Are there some people that you just can’t talk to?
Like your views and theirs seem so polarized, you know you’ll never see eye to eye? Seems like there’s a lot of that going on in the world these days! Do you feel that?
Maybe it seems like the only safe thing to do to preserve your inner peace is to stay far away from people with different views. But what if you’re unexpectedly thrown into a situation with someone you have to talk to?
That happened to my student Gerry… Gerry recently moved and she wanted to make new friends. So she attended a “meet-up”of people interested in taking a long walk in a nearby regional park.
Three other women showed up. They seemed friendly and nice, and the four of them set off on the walk. It was a beautiful day, birds were singing. All was smooth… at least on the surface.
In this episode of Inner Peace for Challenging Times, I’ll share a way to find your way to calm when a person you’re interacting with has views that oppose your own.
Gerry found herself walking next to Ellen. They talked about their work, their families… and then the bombshell dropped. Somehow they got onto politics… and to Gerry’s shock — because Ellen seemed so nice — Ellen was a devoted supporter of a political figure that Gerry absolutely couldn’t stand!
What now?
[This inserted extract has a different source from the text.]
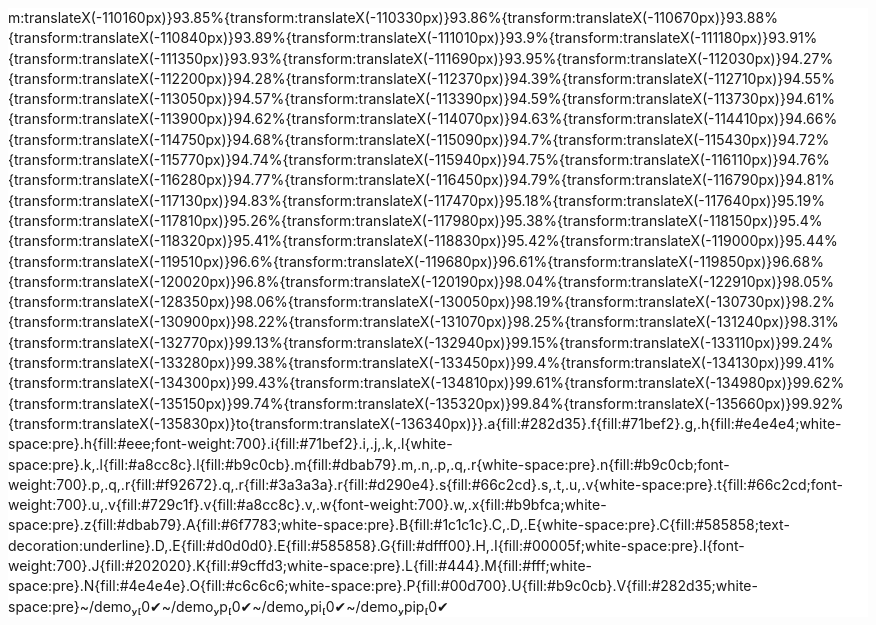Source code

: m:translateX(-110160px)}93.85%{transform:translateX(-110330px)}93.86%{transform:translateX(-110670px)}93.88%{transform:translateX(-110840px)}93.89%{transform:translateX(-111010px)}93.9%{transform:translateX(-111180px)}93.91%{transform:translateX(-111350px)}93.93%{transform:translateX(-111690px)}93.95%{transform:translateX(-112030px)}94.27%{transform:translateX(-112200px)}94.28%{transform:translateX(-112370px)}94.39%{transform:translateX(-112710px)}94.55%{transform:translateX(-113050px)}94.57%{transform:translateX(-113390px)}94.59%{transform:translateX(-113730px)}94.61%{transform:translateX(-113900px)}94.62%{transform:translateX(-114070px)}94.63%{transform:translateX(-114410px)}94.66%{transform:translateX(-114750px)}94.68%{transform:translateX(-115090px)}94.7%{transform:translateX(-115430px)}94.72%{transform:translateX(-115770px)}94.74%{transform:translateX(-115940px)}94.75%{transform:translateX(-116110px)}94.76%{transform:translateX(-116280px)}94.77%{transform:translateX(-116450px)}94.79%{transform:translateX(-116790px)}94.81%{transform:translateX(-117130px)}94.83%{transform:translateX(-117470px)}95.18%{transform:translateX(-117640px)}95.19%{transform:translateX(-117810px)}95.26%{transform:translateX(-117980px)}95.38%{transform:translateX(-118150px)}95.4%{transform:translateX(-118320px)}95.41%{transform:translateX(-118830px)}95.42%{transform:translateX(-119000px)}95.44%{transform:translateX(-119510px)}96.6%{transform:translateX(-119680px)}96.61%{transform:translateX(-119850px)}96.68%{transform:translateX(-120020px)}96.8%{transform:translateX(-120190px)}98.04%{transform:translateX(-122910px)}98.05%{transform:translateX(-128350px)}98.06%{transform:translateX(-130050px)}98.19%{transform:translateX(-130730px)}98.2%{transform:translateX(-130900px)}98.22%{transform:translateX(-131070px)}98.25%{transform:translateX(-131240px)}98.31%{transform:translateX(-132770px)}99.13%{transform:translateX(-132940px)}99.15%{transform:translateX(-133110px)}99.24%{transform:translateX(-133280px)}99.38%{transform:translateX(-133450px)}99.4%{transform:translateX(-134130px)}99.41%{transform:translateX(-134300px)}99.43%{transform:translateX(-134810px)}99.61%{transform:translateX(-134980px)}99.62%{transform:translateX(-135150px)}99.74%{transform:translateX(-135320px)}99.84%{transform:translateX(-135660px)}99.92%{transform:translateX(-135830px)}to{transform:translateX(-136340px)}}.a{fill:#282d35}.f{fill:#71bef2}.g,.h{fill:#e4e4e4;white-space:pre}.h{fill:#eee;font-weight:700}.i{fill:#71bef2}.i,.j,.k,.l{white-space:pre}.k,.l{fill:#a8cc8c}.l{fill:#b9c0cb}.m{fill:#dbab79}.m,.n,.p,.q,.r{white-space:pre}.n{fill:#b9c0cb;font-weight:700}.p,.q,.r{fill:#f92672}.q,.r{fill:#3a3a3a}.r{fill:#d290e4}.s{fill:#66c2cd}.s,.t,.u,.v{white-space:pre}.t{fill:#66c2cd;font-weight:700}.u,.v{fill:#729c1f}.v{fill:#a8cc8c}.v,.w{font-weight:700}.w,.x{fill:#b9bfca;white-space:pre}.z{fill:#dbab79}.A{fill:#6f7783;white-space:pre}.B{fill:#1c1c1c}.C,.D,.E{white-space:pre}.C{fill:#585858;text-decoration:underline}.D,.E{fill:#d0d0d0}.E{fill:#585858}.G{fill:#dfff00}.H,.I{fill:#00005f;white-space:pre}.I{font-weight:700}.J{fill:#202020}.K{fill:#9cffd3;white-space:pre}.L{fill:#444}.M{fill:#fff;white-space:pre}.N{fill:#4e4e4e}.O{fill:#c6c6c6;white-space:pre}.P{fill:#00d700}.U{fill:#b9c0cb}.V{fill:#282d35;white-space:pre}</style><g font-family="Monaco,Consolas,Menlo,'Bitstream Vera Sans Mono','Powerline Symbols',monospace" font-size="1.67"><defs><symbol id="1"><path class="f" d="M0 0h1v2.171H0z"/><text y="1.67" class="g"></text><path class="f" d="M1.002 0h1v2.171h-1z"/><text x="1.002" y="1.67" class="h">~</text><path class="f" d="M2.004 0h1v2.171h-1z"/><text x="2.004" y="1.67" class="g">/</text><path class="f" d="M3.006 0h4v2.171h-4z"/><text x="3.006" y="1.67" class="h">demo</text><path class="f" d="M7.014 0h1v2.171h-1z"/><text x="7.014" y="1.67" class="g"></text><text x="8.016" y="1.67" class="i"></text><text x="165.33" y="1.67" class="j"></text>0<text x="166.332" y="1.67" class="k">✔</text></symbol><symbol id="2"><path class="f" d="M0 0h1v2.171H0z"/><text y="1.67" class="g"></text><path class="f" d="M1.002 0h1v2.171h-1z"/><text x="1.002" y="1.67" class="h">~</text><path class="f" d="M2.004 0h1v2.171h-1z"/><text x="2.004" y="1.67" class="g">/</text><path class="f" d="M3.006 0h4v2.171h-4z"/><text x="3.006" y="1.67" class="h">demo</text><path class="f" d="M7.014 0h1v2.171h-1z"/><text x="7.014" y="1.67" class="g"></text><text x="8.016" y="1.67" class="i"></text><text x="10.02" y="1.67" class="l">p</text><text x="165.33" y="1.67" class="j"></text>0<text x="166.332" y="1.67" class="k">✔</text></symbol><symbol id="3"><path class="f" d="M0 0h1v2.171H0z"/><text y="1.67" class="g"></text><path class="f" d="M1.002 0h1v2.171h-1z"/><text x="1.002" y="1.67" class="h">~</text><path class="f" d="M2.004 0h1v2.171h-1z"/><text x="2.004" y="1.67" class="g">/</text><path class="f" d="M3.006 0h4v2.171h-4z"/><text x="3.006" y="1.67" class="h">demo</text><path class="f" d="M7.014 0h1v2.171h-1z"/><text x="7.014" y="1.67" class="g"></text><text x="8.016" y="1.67" class="i"></text><text x="10.02" y="1.67" class="l">pi</text><text x="165.33" y="1.67" class="j"></text>0<text x="166.332" y="1.67" class="k">✔</text></symbol><symbol id="4"><path class="f" d="M0 0h1v2.171H0z"/><text y="1.67" class="g"></text><path class="f" d="M1.002 0h1v2.171h-1z"/><text x="1.002" y="1.67" class="h">~</text><path class="f" d="M2.004 0h1v2.171h-1z"/><text x="2.004" y="1.67" class="g">/</text><path class="f" d="M3.006 0h4v2.171h-4z"/><text x="3.006" y="1.67" class="h">demo</text><path class="f" d="M7.014 0h1v2.171h-1z"/><text x="7.014" y="1.67" class="g"></text><text x="8.016" y="1.67" class="i"></text><text x="10.02" y="1.67" class="l">pip</text><text x="165.33" y="1.67" class="j"></text>0<text x="166.332" y="1.67" class="k">✔</text></symbol><symbol id="5"><path class="f" d="M0 0h1v2.171H0z"/><text y="1.67" class="g"></text>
Gerry’s first impulse was to escape somehow, and her second impulse was to react strongly against the person Ellen had praised.
But then Gerry remembered something she learned from me: to Pause and inwardly acknowledge her own feelings. So that SHE could get a bigger perspective than her own immediate reactions.
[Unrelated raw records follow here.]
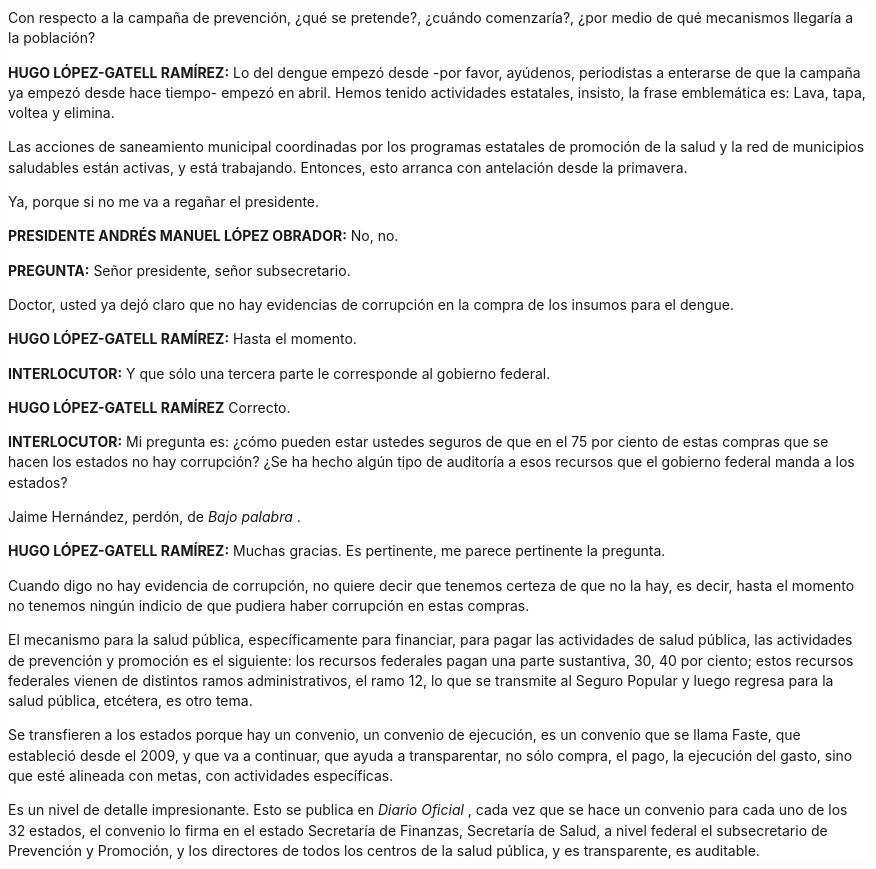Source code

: Con respecto a la campaña de prevención, ¿qué se pretende?, ¿cuándo
comenzaría?, ¿por medio de qué mecanismos llegaría a la población?

**HUGO LÓPEZ-GATELL RAMÍREZ:** Lo del dengue empezó desde -por favor,
ayúdenos, periodistas a enterarse de que la campaña ya empezó desde hace
tiempo- empezó en abril. Hemos tenido actividades estatales, insisto, la frase
emblemática es: Lava, tapa, voltea y elimina.

Las acciones de saneamiento municipal coordinadas por los programas estatales
de promoción de la salud y la red de municipios saludables están activas, y
está trabajando. Entonces, esto arranca con antelación desde la primavera.

Ya, porque si no me va a regañar el presidente.

**PRESIDENTE ANDRÉS MANUEL LÓPEZ OBRADOR:** No, no.

**PREGUNTA:** Señor presidente, señor subsecretario.

Doctor, usted ya dejó claro que no hay evidencias de corrupción en la compra
de los insumos para el dengue.

**HUGO LÓPEZ-GATELL RAMÍREZ:** Hasta el momento.

**INTERLOCUTOR:** Y que sólo una tercera parte le corresponde al gobierno
federal.

**HUGO LÓPEZ-GATELL RAMÍREZ** Correcto.

**INTERLOCUTOR:** Mi pregunta es: ¿cómo pueden estar ustedes seguros de que en
el 75 por ciento de estas compras que se hacen los estados no hay corrupción?
¿Se ha hecho algún tipo de auditoría a esos recursos que el gobierno federal
manda a los estados?

Jaime Hernández, perdón, de _Bajo palabra_ .

**HUGO LÓPEZ-GATELL RAMÍREZ:** Muchas gracias. Es pertinente, me parece
pertinente la pregunta.

Cuando digo no hay evidencia de corrupción, no quiere decir que tenemos
certeza de que no la hay, es decir, hasta el momento no tenemos ningún indicio
de que pudiera haber corrupción en estas compras.

El mecanismo para la salud pública, específicamente para financiar, para pagar
las actividades de salud pública, las actividades de prevención y promoción es
el siguiente: los recursos federales pagan una parte sustantiva, 30, 40 por
ciento; estos recursos federales vienen de distintos ramos administrativos, el
ramo 12, lo que se transmite al Seguro Popular y luego regresa para la salud
pública, etcétera, es otro tema.

Se transfieren a los estados porque hay un convenio, un convenio de ejecución,
es un convenio que se llama Faste, que estableció desde el 2009, y que va a
continuar, que ayuda a transparentar, no sólo compra, el pago, la ejecución
del gasto, sino que esté alineada con metas, con actividades específicas.

Es un nivel de detalle impresionante. Esto se publica en _Diario Oficial_ ,
cada vez que se hace un convenio para cada uno de los 32 estados, el convenio
lo firma en el estado Secretaría de Finanzas, Secretaría de Salud, a nivel
federal el subsecretario de Prevención y Promoción, y los directores de todos
los centros de la salud pública, y es transparente, es auditable.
In the Pause, Gerry knew one thing for sure. She did NOT want to get into a fight with this woman on this beautiful day. She inwardly acknowledged that much.
And then… Gerry realized she was actually curious. She really wanted to know what had happened to cause this nice person to have such different views from her own. So she said calmly, “I’m sure there’s a good reason in your personal experience to lead you to feel this way.”With such a calm, non-aggressive invitation, Ellen was happy to share her experience. She’d been in the military, and had gone to the VA to get treatment, and been refused. After this political figure took office, Ellen went back to the VA and this time was accepted. Ellen clearly felt the treatment she received had saved her life… and gave all the credit to the political figure.
Inwardly, Gerry could imagine a lot of other reasons why Ellen had now been accepted for treatment. But one thing was completely clear. And Gerry said so to Ellen.
With Gerry’s calm response, the tension in the situation was completely defused. They were able to go on and have a pleasant time for another two hours.
“The one thing I know is, you really can’t argue with people’s personal experience. You have every right to feel the way you do, based on your experience. And since I haven’t had that experience, I really have no business having an opinion about it one way or another. So let’s just go on from here.”
When Gerry told me this story later, she said, “It was like a miracle. And it was because of the pause! After I acknowledged my first reaction which I’m really glad I didn’t say, I realized I was genuinely curious. And everything went well after that.”You know, acceptance and curiosity go a long way to helping us get through difficult conversations!
Obviously there are times when differences need to be talked through. But not always.
Sometimes what fits the situation is to bypass our differences — no matter how polarized — and have a friendly social contact. And it’s in the Pause that you have some space to sense what you really want and what THIS situation needs.
So what were those steps again?
One: Pause. It only takes a moment!
Two: Silently acknowledge your own feelings.
Three: Notice what arises in you next… because it might be curiosity! And curiosity is a powerful force for positive connection with other people.
In fact, I’m curious right now… what will happen when YOU try this!